Ronan Farrow is reporting on allegations about CBS chairman Leslie Moonves.
In the ongoing story of sleazy elites, Ronan Farrow is reportedly about to publish information about CBS chairman Leslie Moonves. We don’t yet know if these allegations are as serious as the ones Farrow made against Harvey Weinstein nor if the evidence is as substantial.
The Hollywood Reporter claims, “Leslie Moonves Accused of Sexual Misconduct in Ronan Farrow Exposé.”
A spokesperson for The New Yorker says, “We don’t comment on pieces we haven’t published.” Sources with knowledge of the article say it delves into the broader culture at CBS and will publish later today on the magazine’s website.
CBS said that it is investigating the claims made against Moonves. “All allegations of personal misconduct are to be taken seriously,” the network stated. “The Independent Directors of CBS have committed to investigating claims that violate the Company’s clear policies in that regard. Upon the conclusion of that investigation, which involves recently reported allegations that go back several decades, the Board will promptly review the findings and take appropriate action.”
CBS added: “The timing of this report comes in the midst of the Company’s very public legal dispute. While that litigation process continues, the CBS management team has the full support of the independent board members. Along with that team, we will continue to focus on creating value for our shareowners.”

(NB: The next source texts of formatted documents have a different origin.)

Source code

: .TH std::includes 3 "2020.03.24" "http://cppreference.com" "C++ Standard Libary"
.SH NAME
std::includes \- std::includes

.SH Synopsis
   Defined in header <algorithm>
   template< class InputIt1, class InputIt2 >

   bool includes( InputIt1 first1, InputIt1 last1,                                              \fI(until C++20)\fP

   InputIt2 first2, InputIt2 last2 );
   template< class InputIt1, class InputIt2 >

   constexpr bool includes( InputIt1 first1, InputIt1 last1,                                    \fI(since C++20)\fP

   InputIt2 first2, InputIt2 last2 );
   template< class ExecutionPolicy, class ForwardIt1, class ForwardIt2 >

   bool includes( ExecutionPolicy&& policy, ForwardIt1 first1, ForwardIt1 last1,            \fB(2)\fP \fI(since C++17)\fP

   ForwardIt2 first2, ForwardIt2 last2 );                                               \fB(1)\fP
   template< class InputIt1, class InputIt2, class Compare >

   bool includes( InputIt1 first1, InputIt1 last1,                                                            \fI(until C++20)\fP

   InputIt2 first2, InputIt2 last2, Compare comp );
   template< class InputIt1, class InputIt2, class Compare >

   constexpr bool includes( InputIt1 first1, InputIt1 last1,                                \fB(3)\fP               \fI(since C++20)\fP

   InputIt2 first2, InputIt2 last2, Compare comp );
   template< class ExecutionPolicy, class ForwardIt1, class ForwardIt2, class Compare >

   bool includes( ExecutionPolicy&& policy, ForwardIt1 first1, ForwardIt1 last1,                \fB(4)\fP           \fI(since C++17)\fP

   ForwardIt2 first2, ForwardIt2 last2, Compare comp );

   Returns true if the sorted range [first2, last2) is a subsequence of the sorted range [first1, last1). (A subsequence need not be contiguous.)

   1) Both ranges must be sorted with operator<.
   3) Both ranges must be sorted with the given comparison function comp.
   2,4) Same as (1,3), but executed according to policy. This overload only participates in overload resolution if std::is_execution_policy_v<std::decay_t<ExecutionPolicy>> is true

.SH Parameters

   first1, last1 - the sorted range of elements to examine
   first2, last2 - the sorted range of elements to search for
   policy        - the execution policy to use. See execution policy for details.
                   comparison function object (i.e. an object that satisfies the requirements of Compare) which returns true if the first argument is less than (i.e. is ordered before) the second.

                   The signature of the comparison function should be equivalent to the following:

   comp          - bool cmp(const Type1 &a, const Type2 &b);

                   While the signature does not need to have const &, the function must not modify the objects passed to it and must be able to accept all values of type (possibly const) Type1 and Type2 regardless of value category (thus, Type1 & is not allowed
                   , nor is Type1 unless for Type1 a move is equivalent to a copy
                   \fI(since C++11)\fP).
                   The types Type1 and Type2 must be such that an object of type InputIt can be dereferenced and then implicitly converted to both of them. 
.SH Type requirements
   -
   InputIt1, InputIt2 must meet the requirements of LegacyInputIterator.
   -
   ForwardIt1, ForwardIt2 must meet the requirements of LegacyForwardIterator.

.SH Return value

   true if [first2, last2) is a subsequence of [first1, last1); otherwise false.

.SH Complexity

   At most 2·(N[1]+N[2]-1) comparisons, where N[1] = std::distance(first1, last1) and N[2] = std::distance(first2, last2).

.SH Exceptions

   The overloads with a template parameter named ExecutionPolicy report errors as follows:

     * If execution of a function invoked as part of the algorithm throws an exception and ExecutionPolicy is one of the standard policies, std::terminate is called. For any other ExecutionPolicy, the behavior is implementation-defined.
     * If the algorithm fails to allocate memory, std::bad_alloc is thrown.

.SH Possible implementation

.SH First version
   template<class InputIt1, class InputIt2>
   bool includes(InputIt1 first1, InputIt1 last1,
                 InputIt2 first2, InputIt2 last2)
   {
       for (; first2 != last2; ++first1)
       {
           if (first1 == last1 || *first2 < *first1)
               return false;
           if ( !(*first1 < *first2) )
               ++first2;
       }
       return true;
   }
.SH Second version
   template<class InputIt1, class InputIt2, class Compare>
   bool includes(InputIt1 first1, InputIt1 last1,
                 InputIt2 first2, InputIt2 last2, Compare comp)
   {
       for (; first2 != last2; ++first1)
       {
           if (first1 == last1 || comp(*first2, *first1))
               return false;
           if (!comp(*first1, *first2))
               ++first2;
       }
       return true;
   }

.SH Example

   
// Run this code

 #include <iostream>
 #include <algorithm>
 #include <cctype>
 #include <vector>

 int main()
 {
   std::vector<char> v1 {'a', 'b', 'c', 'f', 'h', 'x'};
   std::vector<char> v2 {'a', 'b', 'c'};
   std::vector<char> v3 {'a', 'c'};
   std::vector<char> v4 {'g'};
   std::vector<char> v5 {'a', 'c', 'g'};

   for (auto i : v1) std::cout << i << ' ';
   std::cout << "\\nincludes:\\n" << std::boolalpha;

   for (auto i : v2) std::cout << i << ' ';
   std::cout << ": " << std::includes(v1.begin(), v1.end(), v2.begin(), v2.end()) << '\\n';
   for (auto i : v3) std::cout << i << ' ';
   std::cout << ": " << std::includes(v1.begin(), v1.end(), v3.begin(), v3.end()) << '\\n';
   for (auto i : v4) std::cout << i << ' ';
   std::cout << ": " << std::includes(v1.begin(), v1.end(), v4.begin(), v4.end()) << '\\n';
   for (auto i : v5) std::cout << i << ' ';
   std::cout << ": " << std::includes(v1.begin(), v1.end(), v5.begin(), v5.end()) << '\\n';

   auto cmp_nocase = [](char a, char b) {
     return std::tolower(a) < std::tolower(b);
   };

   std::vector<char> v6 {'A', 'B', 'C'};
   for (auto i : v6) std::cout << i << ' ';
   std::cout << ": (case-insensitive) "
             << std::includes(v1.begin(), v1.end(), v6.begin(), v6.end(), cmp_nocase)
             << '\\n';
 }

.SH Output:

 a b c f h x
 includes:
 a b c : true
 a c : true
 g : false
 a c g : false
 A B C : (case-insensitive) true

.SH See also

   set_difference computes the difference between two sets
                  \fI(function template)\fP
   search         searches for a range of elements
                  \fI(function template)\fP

The allegations are said in part to involve instances of unwanted kissing and touching that occurred more than 20 years ago, as well as numerous claims that occurred more recently.
Moonves […] has been married to CBS personality Julie Chen since 2004.
We can only wonder if one reason Farrow got his information is because some want to oust him out of the company. In this article going into detail about the merger, the Hollywood Reporter tells us about Moonves’ multi-million-dollar income and the kind of power he wields:
The inconceivable seemed possible after The Wall Street Journal published a Jan. 17 article saying that Redstone was “advocating for new blood” on the CBS board and was “dissatisfied” with succession strategy and “a general lack of long-range strategic planning” at the company. Those were fighting words, and CBS executives could only conclude that the “people familiar with the matter” cited as sources were Redstone surrogates.
The message seemed clear: Redstone, 63, feels it is imperative to move toward merger, and if Moonves, 68, isn’t willing to make it happen, he might be deemed expendable. “The Journal story was a shot across the bow: ‘We’re doing this with or without you,’ ” says one Viacom insider. Anyone with any sense of Moonves knows how staunchly he has guarded his prerogative to run his company free of interference. The strategy of firing across the Moonves bow, a CBS insider retorts, “shows no awareness of how Les is and no awareness of who needs who.” (Spokespersons for Redstone, Viacom and CBS declined to comment.)
Whether Redstone truly is prepared to part ways with Moonves, who is considered by many to be the best creative executive in the business and who received $69.6 million in compensation in 2016, is not yet clear.
It’s hard not to be gleeful at Moonves’ fall.
It’s hard to watch the TMZ people joking about putting Moonves out to pasture without it feeling like a foreshadowing of what’s to come.